[[ Document passage open ]]

Capella Education Company    
By:  

/s/ Renee L. Jackson

  Date:  

October 29, 2017

Title:   Senior Vice President and General Counsel
J. Kevin Gilligan    
By:  

/s/ J. Kevin Gilligan

  Date:  

October 29, 2017

Address:  

 

[Signature Page to Transition Agreement]


EXHIBIT A

GENERAL RELEASE

I, J. Kevin Gilligan, in consideration of and subject to the performance by Capella Education Company, a Minnesota corporation (together with its subsidiaries and affiliates, the “Company”), of its obligations under the Transition Agreement dated as of October 29, 2017 (the “Agreement”), do hereby release and forever discharge as of the date hereof the Company and its respective affiliates and all present, former and future managers, directors, officers, employees, successors and assigns of the Company and its affiliates and direct or indirect owners (collectively, the “Released Parties”) to the extent provided below (this “General Release”). The Released Parties are intended to be third-party beneficiaries of this General Release, and this General Release may be enforced by each of them in accordance with the terms hereof in respect of the rights granted to such Released Parties hereunder. Terms used herein but not otherwise defined shall have the meanings given to them in the Agreement.

1. My employment or service with the Company and its affiliates terminated as of [            ], 20    , and I hereby resign from any position as an officer, member of the board of managers or directors (as applicable) or fiduciary of the Company or its affiliates (or reaffirm any such resignation that may have already occurred). I understand that any payments or benefits paid or granted to me under Section 4 of the Agreement represent, in part, consideration for signing this General Release and are not salary, wages or benefits to which I was already entitled. I understand and agree that I will not receive certain of the payments and benefits specified in Section 4 of the Agreement unless I execute this General Release and do not revoke this General Release within the time period permitted hereafter. I understand and agree that such payments and benefits are subject to Sections 6 and 7 of the Agreement, which (as noted below) expressly survive my termination of employment and the execution of this General Release. Such payments and benefits will not be considered compensation for purposes of any employee benefit plan, program, policy or arrangement maintained or hereafter established by the Company or its affiliates.

[[ Document passage closed ]]
[[ Data open ]]

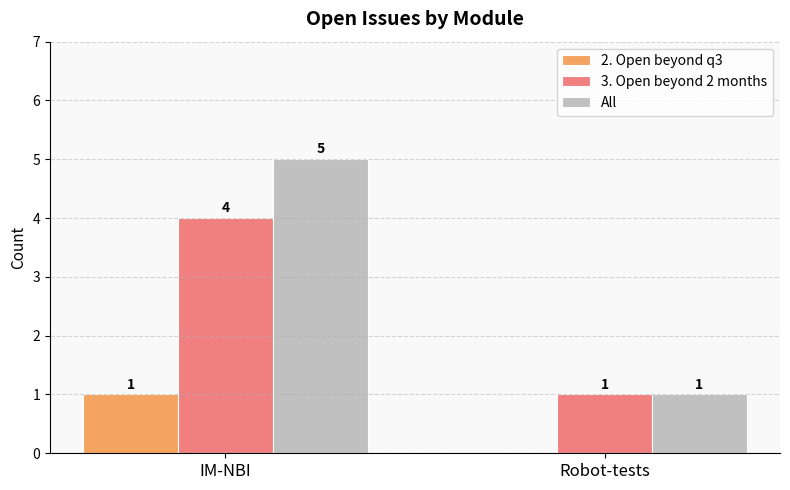

At which label does 3. Open beyond 2 months reach its peak?

IM-NBI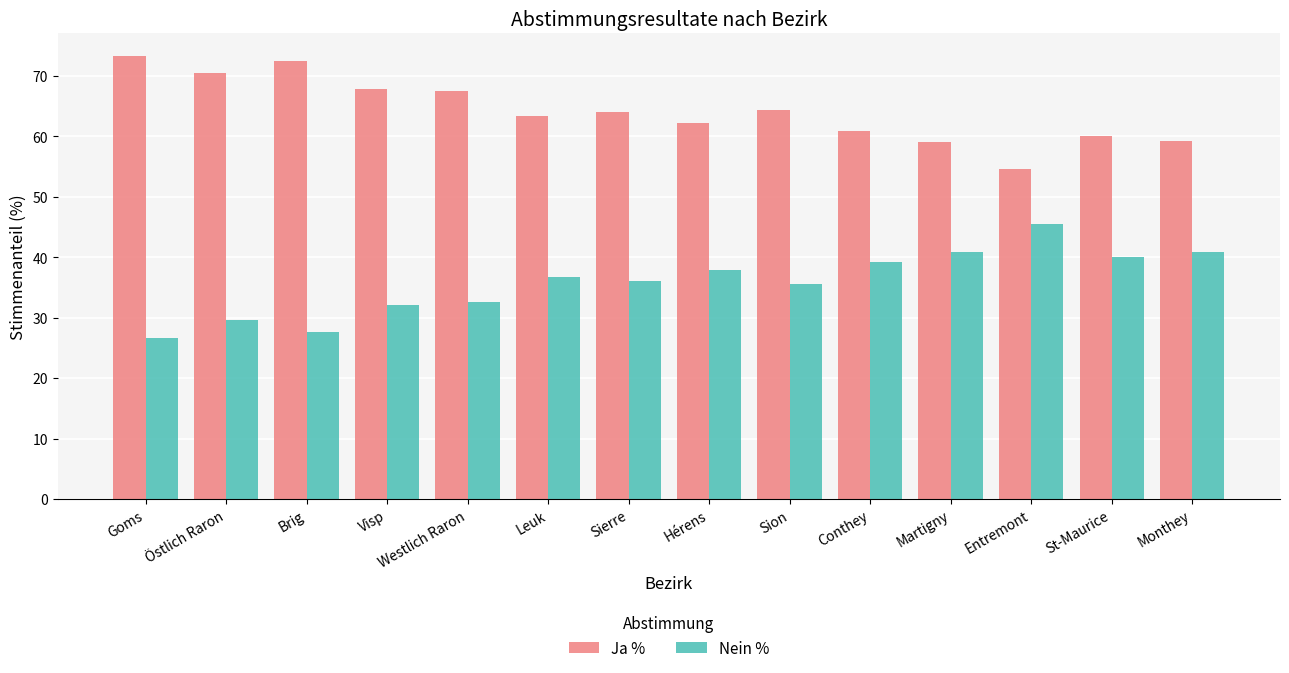

Which category has the highest value in the Ja % series?

Goms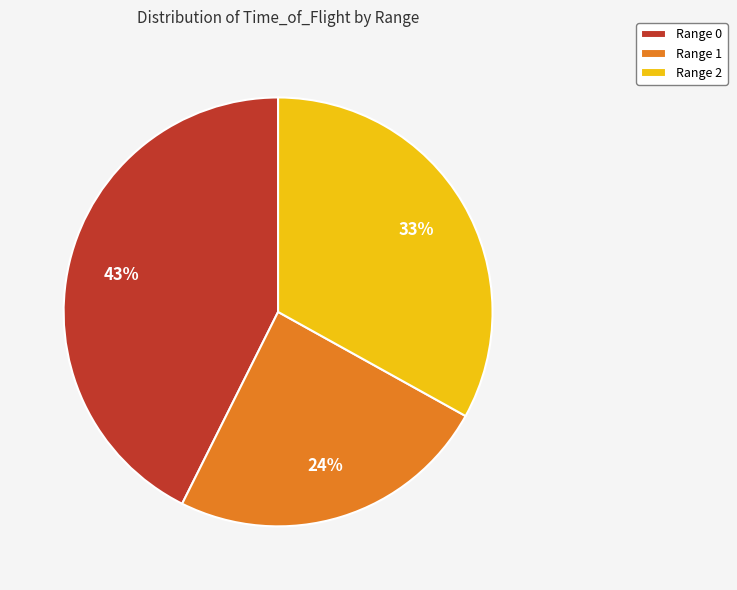

Is the sum of Range 1 and Range 2 greater than half?

Yes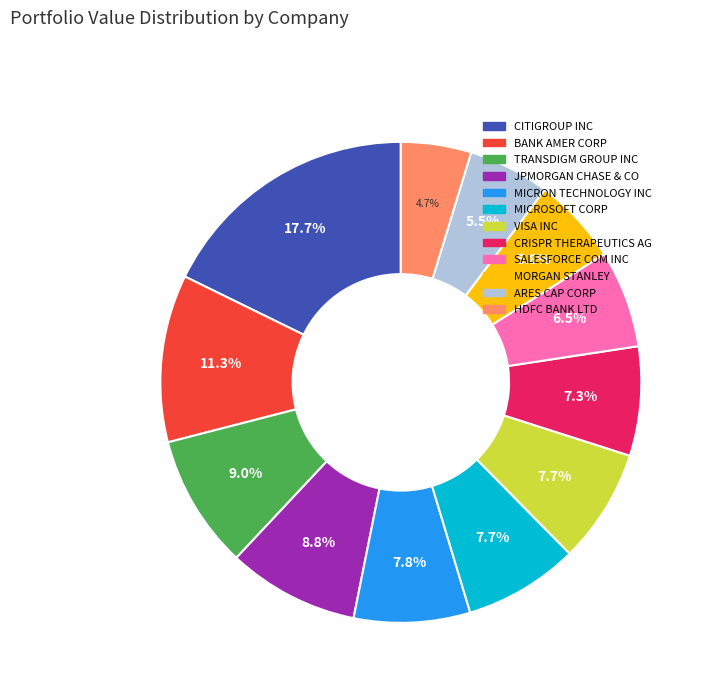

Is MICROSOFT CORP the majority of the pie?

No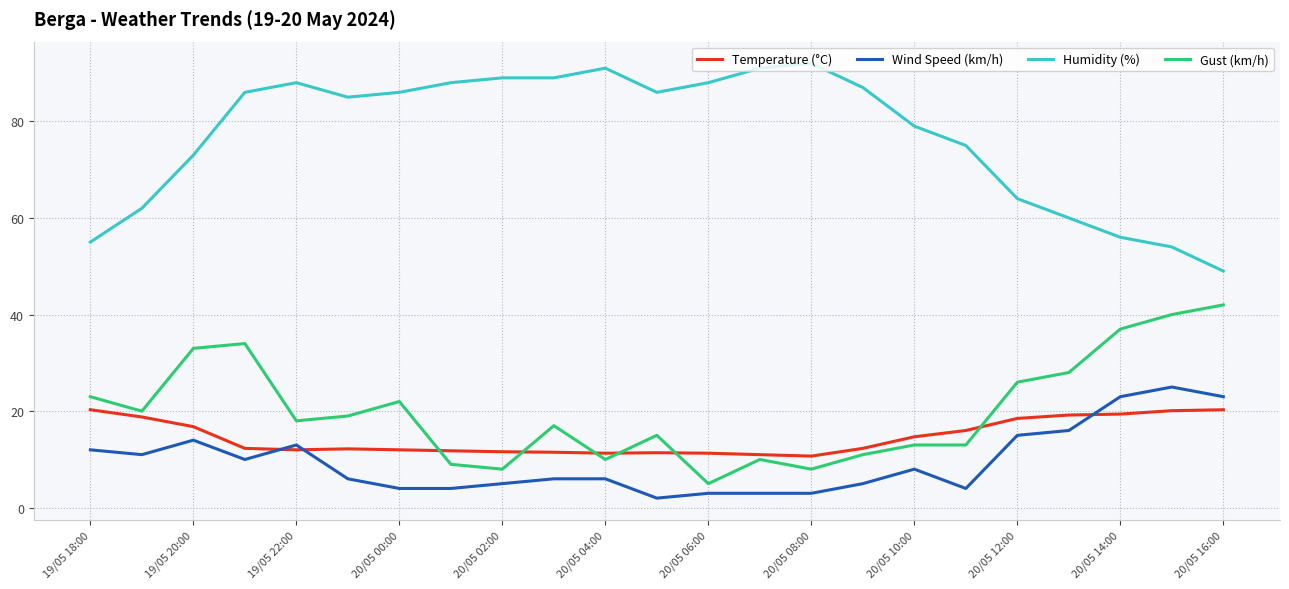

True or false: Temperature (°C) and Wind Speed (km/h) cross at least once.

True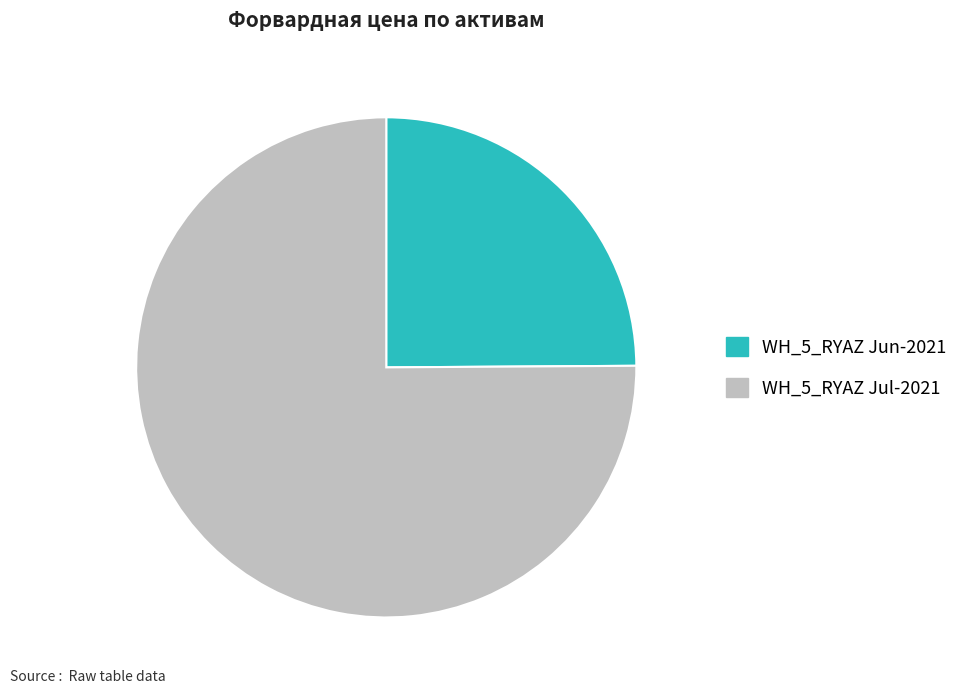

Is it true that WH_5_RYAZ Jul-2021 is 75% of the pie?

True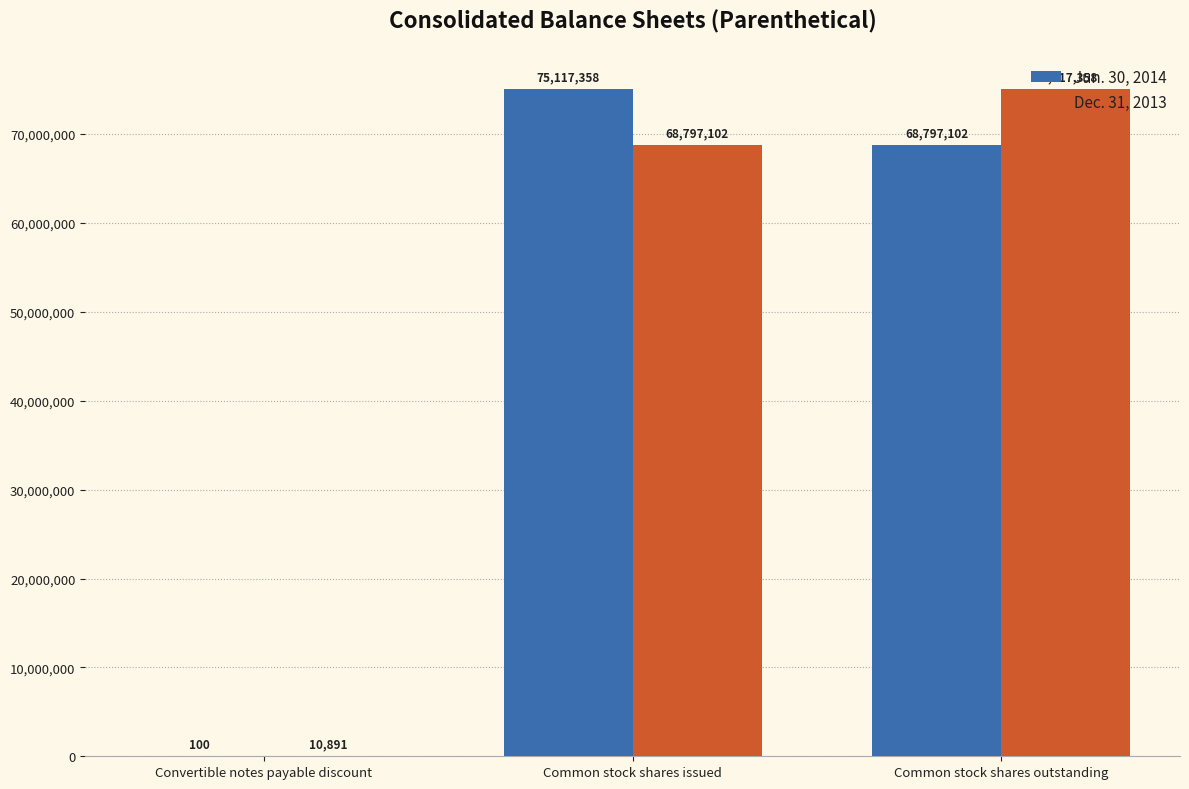

Which series has the largest total across all categories?

Dec. 31, 2013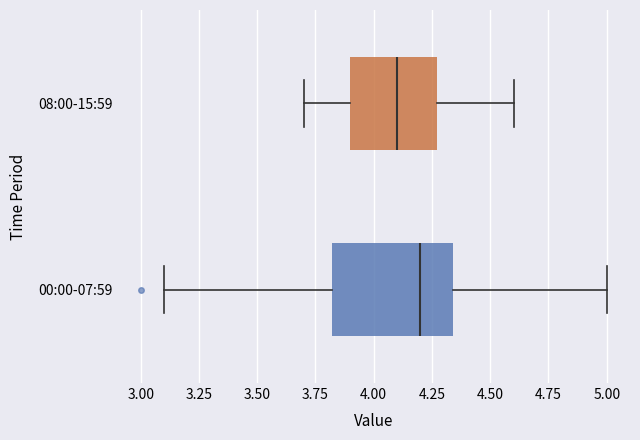

Which box's median line is the furthest to the right?

00:00-07:59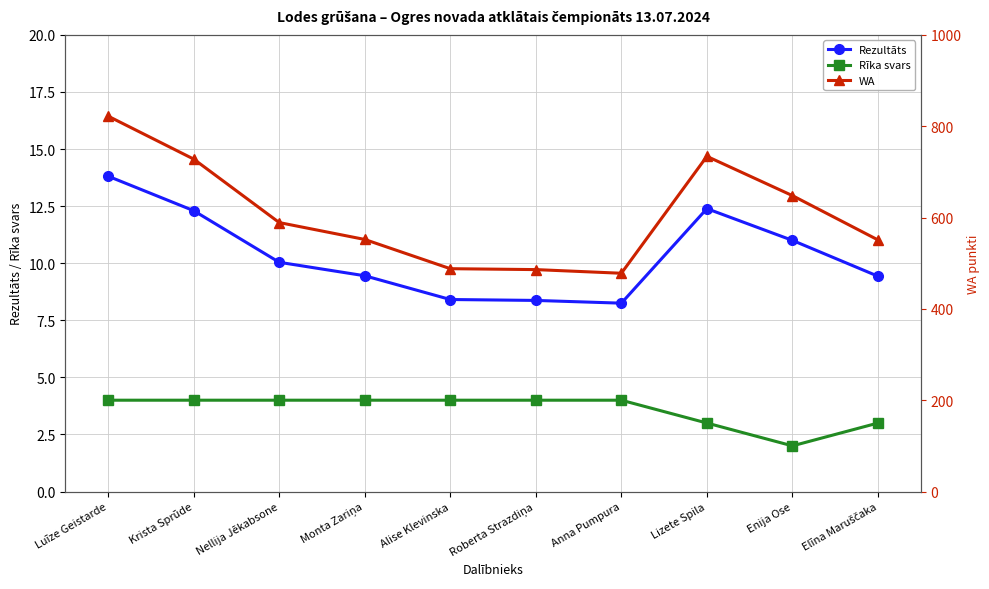

Rank the categories by WA value from lowest to highest.

Anna Pumpura, Roberta Strazdiņa, Alise Klevinska, Elīna Maruščaka, Monta Zariņa, Nellija Jēkabsone, Enija Ose, Krista Sprūde, Lizete Spila, Luīze Geistarde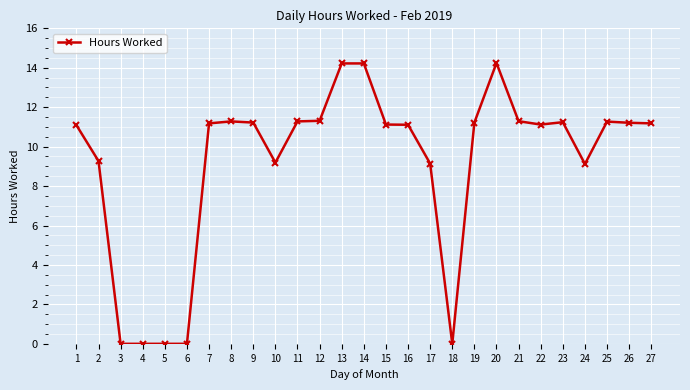

What is the average value?

9.2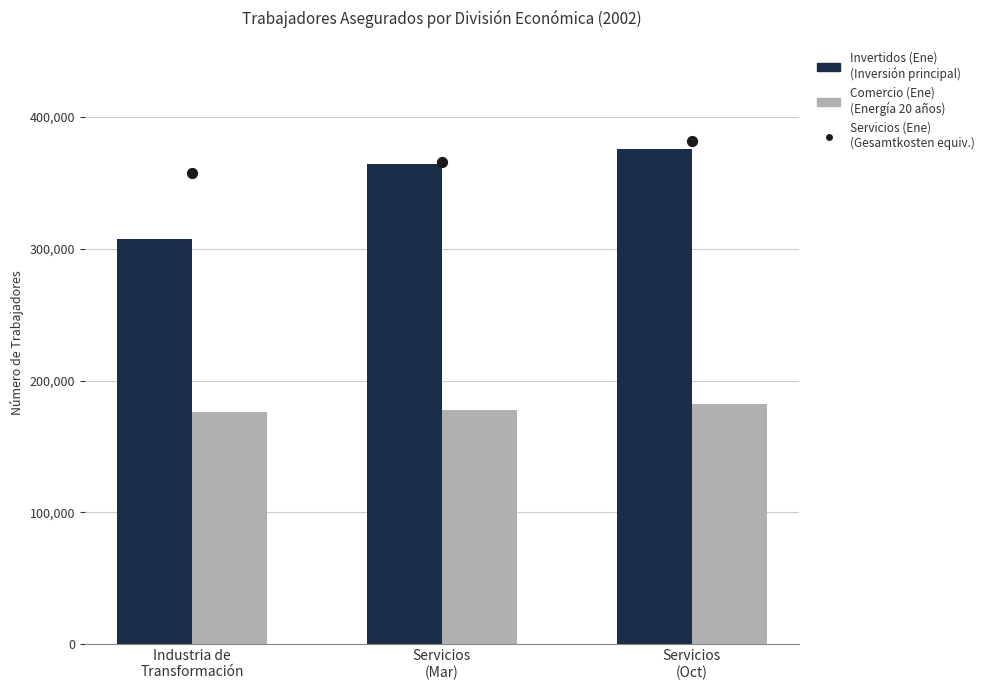

At which category is the sum across all series the highest?

Servicios
(Oct)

[[ Data closed ]]

**Problem requirements**.
In the general release above, condense the paragraph beginning "I, J. Kevin Gilligan, in consideration" into a short bulleted list that keeps its main facts.

**Result for this task**.
- J. Kevin Gilligan releases and forever discharges the Released Parties, as of the release's date and to the extent the General Release provides.
- He does this in exchange for, and subject to, Capella Education Company carrying out its obligations under the Transition Agreement dated October 29, 2017. Capella Education Company is a Minnesota corporation, and together with its subsidiaries and affiliates it is called the "Company."
- The Released Parties are the Company, its affiliates, and all present, former and future managers, directors, officers, employees, successors and assigns of the Company and its affiliates, plus its direct or indirect owners.
- The Released Parties are intended third-party beneficiaries, and each may enforce the release for the rights it grants them.
- Terms not defined in the release take their meanings from the Agreement.